- Exercise details: Return the listing below character for character.
━━━━━━━━━━━━━━━━
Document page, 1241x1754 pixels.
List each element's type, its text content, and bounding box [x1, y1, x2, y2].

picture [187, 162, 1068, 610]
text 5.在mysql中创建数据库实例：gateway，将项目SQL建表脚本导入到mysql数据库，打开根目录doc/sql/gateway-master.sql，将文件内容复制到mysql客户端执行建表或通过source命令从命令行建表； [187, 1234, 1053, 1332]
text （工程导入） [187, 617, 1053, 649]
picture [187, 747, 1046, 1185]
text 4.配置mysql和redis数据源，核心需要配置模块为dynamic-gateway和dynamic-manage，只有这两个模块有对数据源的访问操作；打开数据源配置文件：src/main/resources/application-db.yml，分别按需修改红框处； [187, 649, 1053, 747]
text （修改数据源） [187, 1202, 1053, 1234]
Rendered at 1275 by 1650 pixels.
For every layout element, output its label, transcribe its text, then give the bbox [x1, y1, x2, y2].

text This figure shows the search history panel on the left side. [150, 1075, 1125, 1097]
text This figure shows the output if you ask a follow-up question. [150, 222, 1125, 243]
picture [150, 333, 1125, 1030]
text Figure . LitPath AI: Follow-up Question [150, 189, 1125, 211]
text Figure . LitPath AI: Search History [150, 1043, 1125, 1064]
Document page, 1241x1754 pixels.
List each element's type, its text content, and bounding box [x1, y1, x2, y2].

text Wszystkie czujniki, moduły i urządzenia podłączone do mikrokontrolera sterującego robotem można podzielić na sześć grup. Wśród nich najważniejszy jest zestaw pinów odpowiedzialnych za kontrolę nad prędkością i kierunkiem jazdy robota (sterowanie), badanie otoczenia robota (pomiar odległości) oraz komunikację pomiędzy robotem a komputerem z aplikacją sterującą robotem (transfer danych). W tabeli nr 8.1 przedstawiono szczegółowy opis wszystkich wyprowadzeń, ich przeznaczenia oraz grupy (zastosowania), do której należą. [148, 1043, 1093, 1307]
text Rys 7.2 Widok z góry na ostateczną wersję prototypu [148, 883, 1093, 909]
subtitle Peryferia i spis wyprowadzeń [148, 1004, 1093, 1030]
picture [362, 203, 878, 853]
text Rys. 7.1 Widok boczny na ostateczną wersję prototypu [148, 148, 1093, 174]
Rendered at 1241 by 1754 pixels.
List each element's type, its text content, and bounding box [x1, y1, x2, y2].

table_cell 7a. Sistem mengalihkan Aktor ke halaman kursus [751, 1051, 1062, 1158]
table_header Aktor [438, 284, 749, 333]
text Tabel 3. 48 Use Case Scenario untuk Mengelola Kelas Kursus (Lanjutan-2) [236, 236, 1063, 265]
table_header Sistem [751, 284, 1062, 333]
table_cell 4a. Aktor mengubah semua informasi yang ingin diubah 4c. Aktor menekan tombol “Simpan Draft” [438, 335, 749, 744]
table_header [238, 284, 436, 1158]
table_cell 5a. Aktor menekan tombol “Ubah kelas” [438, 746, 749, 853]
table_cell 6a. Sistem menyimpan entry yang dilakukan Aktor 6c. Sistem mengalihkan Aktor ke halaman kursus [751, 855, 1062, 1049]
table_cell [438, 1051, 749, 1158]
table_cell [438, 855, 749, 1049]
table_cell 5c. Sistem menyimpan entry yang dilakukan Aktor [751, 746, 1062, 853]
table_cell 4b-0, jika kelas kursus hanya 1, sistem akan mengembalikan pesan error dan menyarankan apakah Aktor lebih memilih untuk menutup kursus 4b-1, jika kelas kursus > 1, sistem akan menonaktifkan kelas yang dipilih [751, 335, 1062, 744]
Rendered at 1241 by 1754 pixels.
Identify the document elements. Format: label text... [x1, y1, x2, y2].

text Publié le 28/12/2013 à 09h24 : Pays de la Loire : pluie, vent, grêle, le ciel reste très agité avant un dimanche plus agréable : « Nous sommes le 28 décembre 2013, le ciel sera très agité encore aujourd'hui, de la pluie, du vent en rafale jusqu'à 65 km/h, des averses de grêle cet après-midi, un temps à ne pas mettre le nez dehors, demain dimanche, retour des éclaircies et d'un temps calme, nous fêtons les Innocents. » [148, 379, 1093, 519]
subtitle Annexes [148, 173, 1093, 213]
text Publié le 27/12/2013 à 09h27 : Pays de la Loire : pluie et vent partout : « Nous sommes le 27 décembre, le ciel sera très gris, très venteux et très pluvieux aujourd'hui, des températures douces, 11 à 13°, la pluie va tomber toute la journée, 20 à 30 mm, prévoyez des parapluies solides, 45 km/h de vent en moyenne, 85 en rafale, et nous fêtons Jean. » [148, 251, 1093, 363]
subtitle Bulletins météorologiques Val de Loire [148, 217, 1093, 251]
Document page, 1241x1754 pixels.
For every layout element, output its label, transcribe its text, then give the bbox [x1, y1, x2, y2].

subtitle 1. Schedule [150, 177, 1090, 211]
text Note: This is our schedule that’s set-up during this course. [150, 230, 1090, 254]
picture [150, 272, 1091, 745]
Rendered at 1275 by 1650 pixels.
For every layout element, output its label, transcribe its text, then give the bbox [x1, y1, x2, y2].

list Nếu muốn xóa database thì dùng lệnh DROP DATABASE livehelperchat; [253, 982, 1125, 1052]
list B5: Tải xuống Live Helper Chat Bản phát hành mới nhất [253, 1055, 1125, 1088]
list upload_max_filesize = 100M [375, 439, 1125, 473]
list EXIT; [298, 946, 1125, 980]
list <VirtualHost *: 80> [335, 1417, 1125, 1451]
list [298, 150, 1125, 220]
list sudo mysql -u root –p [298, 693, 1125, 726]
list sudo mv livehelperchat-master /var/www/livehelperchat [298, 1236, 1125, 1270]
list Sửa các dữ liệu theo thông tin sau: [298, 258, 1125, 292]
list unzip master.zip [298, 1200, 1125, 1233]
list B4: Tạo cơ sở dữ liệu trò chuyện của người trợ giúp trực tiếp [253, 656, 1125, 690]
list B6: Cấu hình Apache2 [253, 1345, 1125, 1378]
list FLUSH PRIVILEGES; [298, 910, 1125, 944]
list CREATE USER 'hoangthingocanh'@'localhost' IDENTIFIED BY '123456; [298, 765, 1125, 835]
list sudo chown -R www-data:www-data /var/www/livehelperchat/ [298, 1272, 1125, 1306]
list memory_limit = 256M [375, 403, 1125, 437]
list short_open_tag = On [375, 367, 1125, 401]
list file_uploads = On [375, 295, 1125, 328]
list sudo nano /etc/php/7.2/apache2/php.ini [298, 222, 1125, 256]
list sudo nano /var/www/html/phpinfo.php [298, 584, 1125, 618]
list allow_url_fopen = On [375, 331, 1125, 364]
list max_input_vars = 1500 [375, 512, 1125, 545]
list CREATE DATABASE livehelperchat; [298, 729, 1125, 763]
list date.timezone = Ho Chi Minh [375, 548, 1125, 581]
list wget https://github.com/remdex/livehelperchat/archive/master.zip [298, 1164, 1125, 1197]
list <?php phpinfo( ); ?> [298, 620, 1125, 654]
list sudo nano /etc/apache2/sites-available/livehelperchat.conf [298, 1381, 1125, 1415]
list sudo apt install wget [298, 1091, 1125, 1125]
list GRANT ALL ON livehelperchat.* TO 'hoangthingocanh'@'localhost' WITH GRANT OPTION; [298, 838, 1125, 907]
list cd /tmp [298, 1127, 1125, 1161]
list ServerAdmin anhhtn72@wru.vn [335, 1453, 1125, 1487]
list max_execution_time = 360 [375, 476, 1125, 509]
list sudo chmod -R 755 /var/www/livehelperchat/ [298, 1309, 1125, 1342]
━━━━━━━━━━━━━━━━
- Response area:
Document page, 1241x1754 pixels.
List each element's type, its text content, and bounding box [x1, y1, x2, y2].

picture [187, 162, 1068, 610]
text 5.在mysql中创建数据库实例：gateway，将项目SQL建表脚本导入到mysql数据库，打开根目录doc/sql/gateway-master.sql，将文件内容复制到mysql客户端执行建表或通过source命令从命令行建表； [187, 1234, 1053, 1332]
text （工程导入） [187, 617, 1053, 649]
picture [187, 747, 1046, 1185]
text 4.配置mysql和redis数据源，核心需要配置模块为dynamic-gateway和dynamic-manage，只有这两个模块有对数据源的访问操作；打开数据源配置文件：src/main/resources/application-db.yml，分别按需修改红框处； [187, 649, 1053, 747]
text （修改数据源） [187, 1202, 1053, 1234]
Rendered at 1275 by 1650 pixels.
For every layout element, output its label, transcribe its text, then give the bbox [x1, y1, x2, y2].

text This figure shows the search history panel on the left side. [150, 1075, 1125, 1097]
text This figure shows the output if you ask a follow-up question. [150, 222, 1125, 243]
picture [150, 333, 1125, 1030]
text Figure . LitPath AI: Follow-up Question [150, 189, 1125, 211]
text Figure . LitPath AI: Search History [150, 1043, 1125, 1064]
Document page, 1241x1754 pixels.
List each element's type, its text content, and bounding box [x1, y1, x2, y2].

text Wszystkie czujniki, moduły i urządzenia podłączone do mikrokontrolera sterującego robotem można podzielić na sześć grup. Wśród nich najważniejszy jest zestaw pinów odpowiedzialnych za kontrolę nad prędkością i kierunkiem jazdy robota (sterowanie), badanie otoczenia robota (pomiar odległości) oraz komunikację pomiędzy robotem a komputerem z aplikacją sterującą robotem (transfer danych). W tabeli nr 8.1 przedstawiono szczegółowy opis wszystkich wyprowadzeń, ich przeznaczenia oraz grupy (zastosowania), do której należą. [148, 1043, 1093, 1307]
text Rys 7.2 Widok z góry na ostateczną wersję prototypu [148, 883, 1093, 909]
subtitle Peryferia i spis wyprowadzeń [148, 1004, 1093, 1030]
picture [362, 203, 878, 853]
text Rys. 7.1 Widok boczny na ostateczną wersję prototypu [148, 148, 1093, 174]
Rendered at 1241 by 1754 pixels.
List each element's type, its text content, and bounding box [x1, y1, x2, y2].

table_cell 7a. Sistem mengalihkan Aktor ke halaman kursus [751, 1051, 1062, 1158]
table_header Aktor [438, 284, 749, 333]
text Tabel 3. 48 Use Case Scenario untuk Mengelola Kelas Kursus (Lanjutan-2) [236, 236, 1063, 265]
table_header Sistem [751, 284, 1062, 333]
table_cell 4a. Aktor mengubah semua informasi yang ingin diubah 4c. Aktor menekan tombol “Simpan Draft” [438, 335, 749, 744]
table_header [238, 284, 436, 1158]
table_cell 5a. Aktor menekan tombol “Ubah kelas” [438, 746, 749, 853]
table_cell 6a. Sistem menyimpan entry yang dilakukan Aktor 6c. Sistem mengalihkan Aktor ke halaman kursus [751, 855, 1062, 1049]
table_cell [438, 1051, 749, 1158]
table_cell [438, 855, 749, 1049]
table_cell 5c. Sistem menyimpan entry yang dilakukan Aktor [751, 746, 1062, 853]
table_cell 4b-0, jika kelas kursus hanya 1, sistem akan mengembalikan pesan error dan menyarankan apakah Aktor lebih memilih untuk menutup kursus 4b-1, jika kelas kursus > 1, sistem akan menonaktifkan kelas yang dipilih [751, 335, 1062, 744]
Rendered at 1241 by 1754 pixels.
Identify the document elements. Format: label text... [x1, y1, x2, y2].

text Publié le 28/12/2013 à 09h24 : Pays de la Loire : pluie, vent, grêle, le ciel reste très agité avant un dimanche plus agréable : « Nous sommes le 28 décembre 2013, le ciel sera très agité encore aujourd'hui, de la pluie, du vent en rafale jusqu'à 65 km/h, des averses de grêle cet après-midi, un temps à ne pas mettre le nez dehors, demain dimanche, retour des éclaircies et d'un temps calme, nous fêtons les Innocents. » [148, 379, 1093, 519]
subtitle Annexes [148, 173, 1093, 213]
text Publié le 27/12/2013 à 09h27 : Pays de la Loire : pluie et vent partout : « Nous sommes le 27 décembre, le ciel sera très gris, très venteux et très pluvieux aujourd'hui, des températures douces, 11 à 13°, la pluie va tomber toute la journée, 20 à 30 mm, prévoyez des parapluies solides, 45 km/h de vent en moyenne, 85 en rafale, et nous fêtons Jean. » [148, 251, 1093, 363]
subtitle Bulletins météorologiques Val de Loire [148, 217, 1093, 251]
Document page, 1241x1754 pixels.
For every layout element, output its label, transcribe its text, then give the bbox [x1, y1, x2, y2].

subtitle 1. Schedule [150, 177, 1090, 211]
text Note: This is our schedule that’s set-up during this course. [150, 230, 1090, 254]
picture [150, 272, 1091, 745]
Rendered at 1275 by 1650 pixels.
For every layout element, output its label, transcribe its text, then give the bbox [x1, y1, x2, y2].

list Nếu muốn xóa database thì dùng lệnh DROP DATABASE livehelperchat; [253, 982, 1125, 1052]
list B5: Tải xuống Live Helper Chat Bản phát hành mới nhất [253, 1055, 1125, 1088]
list upload_max_filesize = 100M [375, 439, 1125, 473]
list EXIT; [298, 946, 1125, 980]
list <VirtualHost *: 80> [335, 1417, 1125, 1451]
list [298, 150, 1125, 220]
list sudo mysql -u root –p [298, 693, 1125, 726]
list sudo mv livehelperchat-master /var/www/livehelperchat [298, 1236, 1125, 1270]
list Sửa các dữ liệu theo thông tin sau: [298, 258, 1125, 292]
list unzip master.zip [298, 1200, 1125, 1233]
list B4: Tạo cơ sở dữ liệu trò chuyện của người trợ giúp trực tiếp [253, 656, 1125, 690]
list B6: Cấu hình Apache2 [253, 1345, 1125, 1378]
list FLUSH PRIVILEGES; [298, 910, 1125, 944]
list CREATE USER 'hoangthingocanh'@'localhost' IDENTIFIED BY '123456; [298, 765, 1125, 835]
list sudo chown -R www-data:www-data /var/www/livehelperchat/ [298, 1272, 1125, 1306]
list memory_limit = 256M [375, 403, 1125, 437]
list short_open_tag = On [375, 367, 1125, 401]
list file_uploads = On [375, 295, 1125, 328]
list sudo nano /etc/php/7.2/apache2/php.ini [298, 222, 1125, 256]
list sudo nano /var/www/html/phpinfo.php [298, 584, 1125, 618]
list allow_url_fopen = On [375, 331, 1125, 364]
list max_input_vars = 1500 [375, 512, 1125, 545]
list CREATE DATABASE livehelperchat; [298, 729, 1125, 763]
list date.timezone = Ho Chi Minh [375, 548, 1125, 581]
list wget https://github.com/remdex/livehelperchat/archive/master.zip [298, 1164, 1125, 1197]
list <?php phpinfo( ); ?> [298, 620, 1125, 654]
list sudo nano /etc/apache2/sites-available/livehelperchat.conf [298, 1381, 1125, 1415]
list sudo apt install wget [298, 1091, 1125, 1125]
list GRANT ALL ON livehelperchat.* TO 'hoangthingocanh'@'localhost' WITH GRANT OPTION; [298, 838, 1125, 907]
list cd /tmp [298, 1127, 1125, 1161]
list ServerAdmin anhhtn72@wru.vn [335, 1453, 1125, 1487]
list max_execution_time = 360 [375, 476, 1125, 509]
list sudo chmod -R 755 /var/www/livehelperchat/ [298, 1309, 1125, 1342]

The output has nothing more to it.